[ZU LESENDER AUSZUG]
Brief aus Istanbul: Die größte Sünde in der Türkei ist das Schreiben
Es ist nicht immer einfach zu verstehen, in welcher Situation sich ein fremdes Land gerade befindet. Selbst wenn Sie etliche Bücher über dieses Land lesen und stundenlang Dokumentarfilme anschauen, dürfte es kaum möglich sein, die Lage ganz zu erfassen. Andererseits kommt es vor, dass eine einzige Meldung Ihnen gewissermaßen ein Resümee des Landes liefert.
So finden sich in einem Drama, das sich vor zwei Wochen in einer Kleinstadt an der Ägäis abspielte, all die Probleme gebündelt, mit denen wir uns in den letzten Jahren herumschlagen. Vor allem die Armut. Als ihr Mann wegen Delikten wie Diebstahl, Körperverletzung und Drogenhandel ins Gefängnis kam, fing die 27-jährige Melisa Akcan an, Altwaren zu sammeln, um ihre fünf Kinder im Alter von ein bis fünf Jahren durchzubringen. Am Abend des 12. Novembers ging sie aus dem Haus, um das Geld für ihre Altwarenverkäufe abzuholen, damit sie Essen heimbringen könnte. In ihrer Abwesenheit kippte der kleine Heizlüfter, die einzige Möglichkeit, die Unterkunft warm zu bekommen, um und geriet in Brand. Die zusammengeschusterte Baracke fing Feuer, die fünf kleinen Geschwister kamen darin um. Wäre unser Staat ein Sozialstaat, wäre gar nicht zugelassen worden, dass die Mutter mit fünf Kindern in einer solchen Unterkunft wohnt. Der Staat hätte sich der Kinder angenommen, die Mutter wäre mit einer auskömmlichen Sozialhilfe über die Runden gekommen. Doch so war es nicht. Weil die junge Mutter mit den umgerechnet rund 115 Euro, die sie monatlich vom Staat erhielt, kaum die Stromrechnung begleichen konnte, musste sie ihre kleinen Kinder allein zu Hause lassen, um arbeiten zu gehen. Die Folgen kennen Sie.

[BEREITGESTELLTES MATERIAL]
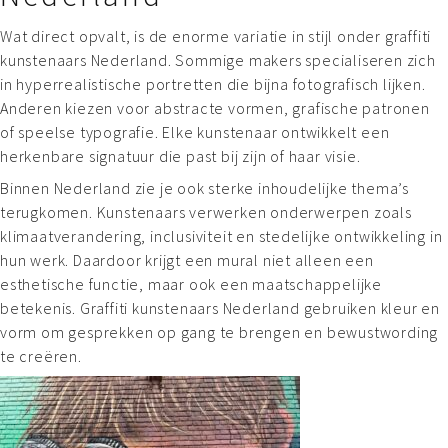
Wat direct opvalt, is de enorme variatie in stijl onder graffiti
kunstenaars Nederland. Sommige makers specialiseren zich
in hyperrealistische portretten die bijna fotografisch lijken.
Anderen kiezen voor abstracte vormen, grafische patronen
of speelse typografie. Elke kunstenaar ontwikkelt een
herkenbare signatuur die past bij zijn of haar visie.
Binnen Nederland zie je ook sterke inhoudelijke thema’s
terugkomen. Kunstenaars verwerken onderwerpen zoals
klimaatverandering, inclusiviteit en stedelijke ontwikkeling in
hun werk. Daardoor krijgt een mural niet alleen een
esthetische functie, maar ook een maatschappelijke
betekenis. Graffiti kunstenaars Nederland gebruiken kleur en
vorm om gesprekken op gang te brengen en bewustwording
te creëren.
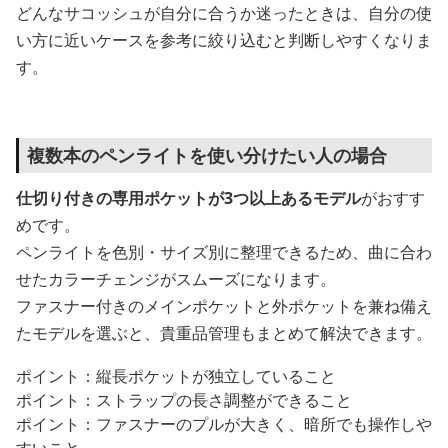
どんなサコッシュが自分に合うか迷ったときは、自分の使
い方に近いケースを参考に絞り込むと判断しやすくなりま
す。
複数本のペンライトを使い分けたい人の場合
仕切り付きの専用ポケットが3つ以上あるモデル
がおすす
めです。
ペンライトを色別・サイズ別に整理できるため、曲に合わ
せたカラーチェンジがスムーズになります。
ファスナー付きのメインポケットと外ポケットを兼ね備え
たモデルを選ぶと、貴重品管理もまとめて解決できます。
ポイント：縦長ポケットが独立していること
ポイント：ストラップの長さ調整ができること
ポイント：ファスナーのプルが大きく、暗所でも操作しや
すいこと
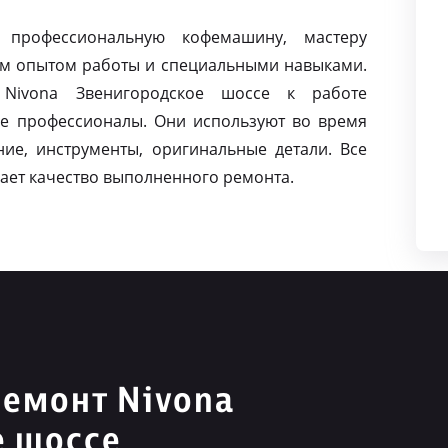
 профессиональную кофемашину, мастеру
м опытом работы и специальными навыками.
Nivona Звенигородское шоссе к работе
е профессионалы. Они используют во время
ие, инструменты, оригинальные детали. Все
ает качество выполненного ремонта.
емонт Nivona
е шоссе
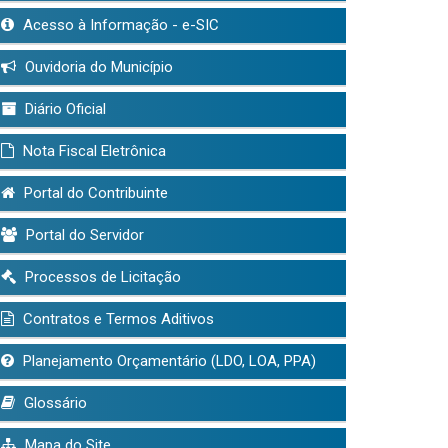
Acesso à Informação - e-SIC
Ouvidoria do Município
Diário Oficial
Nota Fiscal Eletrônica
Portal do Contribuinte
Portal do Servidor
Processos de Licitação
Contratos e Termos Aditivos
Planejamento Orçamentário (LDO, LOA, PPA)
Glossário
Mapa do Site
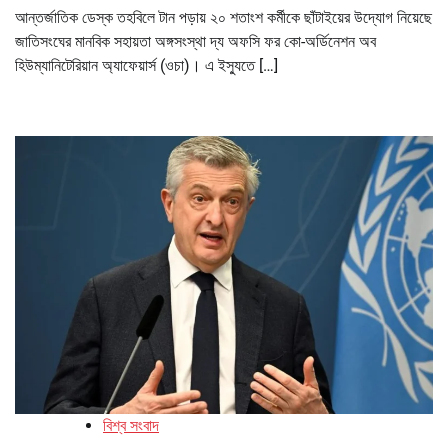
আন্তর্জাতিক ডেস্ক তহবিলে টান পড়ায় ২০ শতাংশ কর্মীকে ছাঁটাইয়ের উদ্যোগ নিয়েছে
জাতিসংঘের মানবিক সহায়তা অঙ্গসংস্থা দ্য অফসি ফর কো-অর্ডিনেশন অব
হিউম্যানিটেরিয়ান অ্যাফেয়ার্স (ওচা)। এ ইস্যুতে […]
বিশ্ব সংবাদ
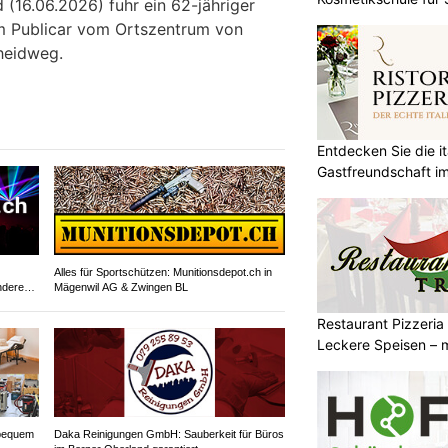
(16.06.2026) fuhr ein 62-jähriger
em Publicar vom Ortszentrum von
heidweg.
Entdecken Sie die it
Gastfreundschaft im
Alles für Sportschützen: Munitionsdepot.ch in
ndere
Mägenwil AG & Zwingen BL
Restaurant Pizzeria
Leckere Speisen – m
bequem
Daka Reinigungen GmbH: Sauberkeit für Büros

[ARBEITSAUFTRÄGE]
1. Beantworten Sie zum Brief aus Istanbul diese Fragen:
(a) Wie alt war Melisa Akcan?
(b) In welcher Gegend liegt die Kleinstadt, in der sich das Drama abspielte?
(c) Wie viel Geld erhielt die Mutter monatlich vom Staat?
2. Übertragen Sie den Satz „Andererseits kommt es vor, dass eine einzige Meldung Ihnen gewissermaßen ein Resümee des Landes liefert.“ aus dem Brief aus Istanbul ins Englische.
3. Schreiben Sie bitte den Brief aus Istanbul im Anschluss an seinen letzten Satz weiter.
Das Material spielt für die Bearbeitung keine Rolle.

[LÖSUNGEN]
1.
(a) Sie war 27 Jahre alt.
(b) An der Ägäis.
(c) Umgerechnet rund 115 Euro.

2. On the other hand, it sometimes happens that a single news report gives you, in a sense, a summary of the country.

3.
Wohlstand gibt es nur für die Getreuen
Das Drama hat eine Reihe von Gründen, aber nur einen Verursacher: Erdoğan. In den 22 Jahren seiner Regierung hat er die Einkommensverteilung verschoben und den Zugang zu Wohlstand an politische Treue gebunden. Ein armes Land ist die Türkei eigentlich nicht. Das Problem besteht darin, dass nur die Regierung und ihre Anhänger vom Reichtum profitieren können. Gelingt es jemandem, diese Situation umzukehren, könnte diese Person Erdoğan Palast und Parlament abnehmen.